L’intuizione, pero',  è difficile da sviluppare, poiché la mente umana è abituata a operare attraverso l’intelligenza per affrontare i problemi quotidiani. Inoltre, l’uso del linguaggio e dei concetti, necessari per comunicare, finisce per semplificare e alterare l’esperienza intuitiva. Bergson stesso si trova in difficoltà nel trasmettere le sue idee e ricorre a immagini e metafore, caratterizzando il suo stile filosofico con una forte componente artistica, che gli valse il Premio Nobel per la Letteratura.  



Nell’opera Le due fonti della morale e della religione, Bergson applica la sua concezione vitale all’organizzazione sociale, distinguendo due modelli:  


  1. Società chiusa: autoritaria, fondata sulla morale dell’obbligazione, che impone ai suoi membri di identificarsi con il gruppo e seguirne rigidamente le regole. Predomina il conformismo, la paura del cambiamento e il mantenimento dello status quo;  
  2. Società aperta: basata sulla morale assoluta, che promuove la libertà e la creatività individuale, favorendo il progresso sociale attraverso nuove forme di convivenza.  

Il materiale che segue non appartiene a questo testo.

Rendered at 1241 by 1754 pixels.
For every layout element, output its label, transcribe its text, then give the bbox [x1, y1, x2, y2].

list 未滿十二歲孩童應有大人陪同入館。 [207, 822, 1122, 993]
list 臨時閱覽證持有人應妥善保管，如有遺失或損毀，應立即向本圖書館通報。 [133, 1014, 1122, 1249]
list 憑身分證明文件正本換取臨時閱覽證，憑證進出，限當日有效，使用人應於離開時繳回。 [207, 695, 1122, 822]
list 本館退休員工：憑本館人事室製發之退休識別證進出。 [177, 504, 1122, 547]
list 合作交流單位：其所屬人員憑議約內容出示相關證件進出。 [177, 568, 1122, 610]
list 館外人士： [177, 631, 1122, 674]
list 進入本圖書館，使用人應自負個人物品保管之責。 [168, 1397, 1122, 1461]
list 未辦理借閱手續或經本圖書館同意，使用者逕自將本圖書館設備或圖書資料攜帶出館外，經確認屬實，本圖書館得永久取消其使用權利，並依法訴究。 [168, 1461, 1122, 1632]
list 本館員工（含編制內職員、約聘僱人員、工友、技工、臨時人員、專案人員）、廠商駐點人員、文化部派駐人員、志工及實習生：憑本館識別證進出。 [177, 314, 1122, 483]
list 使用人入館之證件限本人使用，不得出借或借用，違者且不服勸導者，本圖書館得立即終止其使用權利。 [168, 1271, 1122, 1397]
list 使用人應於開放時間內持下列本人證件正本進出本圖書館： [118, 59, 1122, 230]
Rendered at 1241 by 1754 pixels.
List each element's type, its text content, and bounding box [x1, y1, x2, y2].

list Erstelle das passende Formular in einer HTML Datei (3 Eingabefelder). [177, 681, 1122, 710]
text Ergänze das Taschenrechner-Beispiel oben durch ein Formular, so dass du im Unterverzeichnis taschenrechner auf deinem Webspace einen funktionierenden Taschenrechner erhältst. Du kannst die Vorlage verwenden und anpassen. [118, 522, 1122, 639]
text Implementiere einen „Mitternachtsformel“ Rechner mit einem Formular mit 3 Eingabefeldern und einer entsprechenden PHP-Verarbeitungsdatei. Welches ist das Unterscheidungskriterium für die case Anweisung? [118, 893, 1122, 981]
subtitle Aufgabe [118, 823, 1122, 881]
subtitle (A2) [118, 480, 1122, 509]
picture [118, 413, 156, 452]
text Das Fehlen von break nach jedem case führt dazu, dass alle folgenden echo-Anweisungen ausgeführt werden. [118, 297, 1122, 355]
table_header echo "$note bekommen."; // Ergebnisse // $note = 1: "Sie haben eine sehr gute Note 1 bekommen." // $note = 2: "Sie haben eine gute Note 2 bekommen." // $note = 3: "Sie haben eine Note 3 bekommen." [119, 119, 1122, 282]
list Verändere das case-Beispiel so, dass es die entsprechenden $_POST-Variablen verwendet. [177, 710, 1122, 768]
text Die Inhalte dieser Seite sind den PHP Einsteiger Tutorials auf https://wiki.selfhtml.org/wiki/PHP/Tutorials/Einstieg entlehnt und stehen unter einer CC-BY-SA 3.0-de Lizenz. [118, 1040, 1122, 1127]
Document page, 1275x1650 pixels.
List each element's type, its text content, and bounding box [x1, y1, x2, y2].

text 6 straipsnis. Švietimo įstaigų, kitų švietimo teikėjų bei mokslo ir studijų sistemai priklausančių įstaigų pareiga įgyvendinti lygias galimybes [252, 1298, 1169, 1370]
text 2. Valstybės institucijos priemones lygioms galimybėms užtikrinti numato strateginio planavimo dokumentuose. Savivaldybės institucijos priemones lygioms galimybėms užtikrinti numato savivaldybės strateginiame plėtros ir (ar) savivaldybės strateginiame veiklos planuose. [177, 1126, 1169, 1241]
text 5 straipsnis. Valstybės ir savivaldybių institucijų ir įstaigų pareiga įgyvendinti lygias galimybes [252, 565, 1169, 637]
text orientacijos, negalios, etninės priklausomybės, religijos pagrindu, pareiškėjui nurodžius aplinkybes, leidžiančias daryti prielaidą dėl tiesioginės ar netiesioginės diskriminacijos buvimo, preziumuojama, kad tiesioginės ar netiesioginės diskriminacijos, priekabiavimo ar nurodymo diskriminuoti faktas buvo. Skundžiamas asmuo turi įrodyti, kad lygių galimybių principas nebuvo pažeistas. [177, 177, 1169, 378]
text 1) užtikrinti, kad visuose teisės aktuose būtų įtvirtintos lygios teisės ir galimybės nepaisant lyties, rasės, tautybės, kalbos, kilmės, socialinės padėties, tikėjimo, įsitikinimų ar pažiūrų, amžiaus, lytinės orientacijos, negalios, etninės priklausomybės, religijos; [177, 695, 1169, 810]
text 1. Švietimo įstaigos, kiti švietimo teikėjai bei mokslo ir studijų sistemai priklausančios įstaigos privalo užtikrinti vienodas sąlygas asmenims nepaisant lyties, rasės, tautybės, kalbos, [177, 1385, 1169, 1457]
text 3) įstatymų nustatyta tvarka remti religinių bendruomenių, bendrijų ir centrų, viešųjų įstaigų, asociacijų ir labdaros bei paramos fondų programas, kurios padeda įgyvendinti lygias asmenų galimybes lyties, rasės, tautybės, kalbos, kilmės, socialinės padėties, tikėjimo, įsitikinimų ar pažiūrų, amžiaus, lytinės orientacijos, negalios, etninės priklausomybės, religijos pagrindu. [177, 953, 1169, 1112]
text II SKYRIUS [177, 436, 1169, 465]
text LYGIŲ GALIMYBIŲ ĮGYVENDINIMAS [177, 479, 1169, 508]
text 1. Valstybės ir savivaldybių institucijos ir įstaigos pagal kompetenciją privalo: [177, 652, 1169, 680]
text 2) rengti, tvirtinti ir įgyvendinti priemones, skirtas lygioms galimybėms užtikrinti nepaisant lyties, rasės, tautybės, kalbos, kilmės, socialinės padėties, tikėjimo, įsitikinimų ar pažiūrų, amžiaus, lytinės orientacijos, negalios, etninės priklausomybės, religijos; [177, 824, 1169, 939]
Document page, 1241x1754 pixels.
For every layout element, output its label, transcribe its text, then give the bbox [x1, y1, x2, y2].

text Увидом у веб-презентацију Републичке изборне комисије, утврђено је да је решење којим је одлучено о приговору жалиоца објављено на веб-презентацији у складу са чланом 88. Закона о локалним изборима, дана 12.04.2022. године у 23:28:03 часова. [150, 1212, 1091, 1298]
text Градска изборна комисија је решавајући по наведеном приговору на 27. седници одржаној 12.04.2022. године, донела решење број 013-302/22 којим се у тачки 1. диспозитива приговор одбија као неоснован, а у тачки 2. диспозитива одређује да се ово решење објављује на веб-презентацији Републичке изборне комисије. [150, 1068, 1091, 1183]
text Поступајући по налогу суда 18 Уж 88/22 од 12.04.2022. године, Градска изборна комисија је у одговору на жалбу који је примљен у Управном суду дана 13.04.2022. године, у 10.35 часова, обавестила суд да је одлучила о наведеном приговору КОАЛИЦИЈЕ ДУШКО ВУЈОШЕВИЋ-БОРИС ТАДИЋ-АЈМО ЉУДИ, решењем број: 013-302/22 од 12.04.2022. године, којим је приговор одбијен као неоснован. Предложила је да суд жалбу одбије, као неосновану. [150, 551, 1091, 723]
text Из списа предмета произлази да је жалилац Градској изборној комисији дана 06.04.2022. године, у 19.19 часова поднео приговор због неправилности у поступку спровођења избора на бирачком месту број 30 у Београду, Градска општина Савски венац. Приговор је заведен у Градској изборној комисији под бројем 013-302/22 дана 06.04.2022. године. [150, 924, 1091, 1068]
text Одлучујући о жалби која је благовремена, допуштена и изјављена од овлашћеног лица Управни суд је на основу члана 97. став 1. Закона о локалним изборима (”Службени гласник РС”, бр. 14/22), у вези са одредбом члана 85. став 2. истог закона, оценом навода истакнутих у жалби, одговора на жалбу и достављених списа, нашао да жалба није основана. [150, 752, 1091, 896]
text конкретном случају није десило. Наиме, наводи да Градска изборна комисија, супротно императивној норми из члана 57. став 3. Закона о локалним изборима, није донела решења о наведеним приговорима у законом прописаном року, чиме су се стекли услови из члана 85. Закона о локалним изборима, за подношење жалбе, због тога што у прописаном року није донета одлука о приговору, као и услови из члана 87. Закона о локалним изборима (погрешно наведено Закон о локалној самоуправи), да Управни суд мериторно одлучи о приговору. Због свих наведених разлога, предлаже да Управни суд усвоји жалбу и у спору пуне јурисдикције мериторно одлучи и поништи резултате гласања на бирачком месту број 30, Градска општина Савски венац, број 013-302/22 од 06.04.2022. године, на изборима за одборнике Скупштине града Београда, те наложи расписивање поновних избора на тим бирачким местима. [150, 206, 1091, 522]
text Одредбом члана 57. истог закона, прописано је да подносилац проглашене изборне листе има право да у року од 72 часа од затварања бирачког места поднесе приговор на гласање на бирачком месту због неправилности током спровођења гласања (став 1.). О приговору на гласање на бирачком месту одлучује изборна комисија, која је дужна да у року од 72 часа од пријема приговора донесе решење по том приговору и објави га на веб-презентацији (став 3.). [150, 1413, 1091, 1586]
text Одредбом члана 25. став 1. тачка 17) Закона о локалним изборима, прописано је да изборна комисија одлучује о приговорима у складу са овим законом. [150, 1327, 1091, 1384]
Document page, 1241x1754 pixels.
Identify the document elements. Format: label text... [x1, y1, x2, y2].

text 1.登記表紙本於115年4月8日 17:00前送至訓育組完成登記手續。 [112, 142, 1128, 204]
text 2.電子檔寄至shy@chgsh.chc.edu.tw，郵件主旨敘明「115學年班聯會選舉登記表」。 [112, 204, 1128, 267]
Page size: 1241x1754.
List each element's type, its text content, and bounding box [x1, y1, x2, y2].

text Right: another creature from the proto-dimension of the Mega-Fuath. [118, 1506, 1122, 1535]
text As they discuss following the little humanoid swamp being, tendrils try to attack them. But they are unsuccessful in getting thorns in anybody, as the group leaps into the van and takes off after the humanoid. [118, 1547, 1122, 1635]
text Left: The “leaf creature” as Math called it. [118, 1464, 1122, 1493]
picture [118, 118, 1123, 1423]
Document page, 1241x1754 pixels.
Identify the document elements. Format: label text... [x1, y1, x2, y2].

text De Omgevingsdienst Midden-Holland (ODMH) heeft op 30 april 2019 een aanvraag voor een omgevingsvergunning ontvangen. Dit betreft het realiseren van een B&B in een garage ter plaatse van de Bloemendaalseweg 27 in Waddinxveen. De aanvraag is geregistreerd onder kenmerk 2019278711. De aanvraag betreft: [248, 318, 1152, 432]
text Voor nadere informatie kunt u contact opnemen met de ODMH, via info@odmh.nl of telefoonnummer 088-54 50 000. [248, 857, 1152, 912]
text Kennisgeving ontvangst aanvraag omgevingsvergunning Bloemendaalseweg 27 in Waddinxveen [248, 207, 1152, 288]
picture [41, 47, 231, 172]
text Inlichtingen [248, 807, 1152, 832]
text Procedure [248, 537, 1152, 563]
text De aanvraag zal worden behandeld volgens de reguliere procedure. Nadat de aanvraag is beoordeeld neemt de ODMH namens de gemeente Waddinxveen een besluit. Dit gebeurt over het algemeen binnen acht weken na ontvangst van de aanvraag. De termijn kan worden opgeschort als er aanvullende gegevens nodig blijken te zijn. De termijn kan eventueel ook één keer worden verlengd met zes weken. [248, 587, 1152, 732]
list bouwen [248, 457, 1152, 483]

A queste due forme di morale corrispondono due atteggiamenti religiosi:  


  1. Religione statica: legata a miti e superstizioni, offre consolazione ai timori umani (morte, insuccesso, pericoli);  
  2. Religione dinamica: propria dei mistici, consiste nella partecipazione all’amore creativo della vita, fino all’unione con Dio, che Bergson identifica con lo slancio creatore stesso.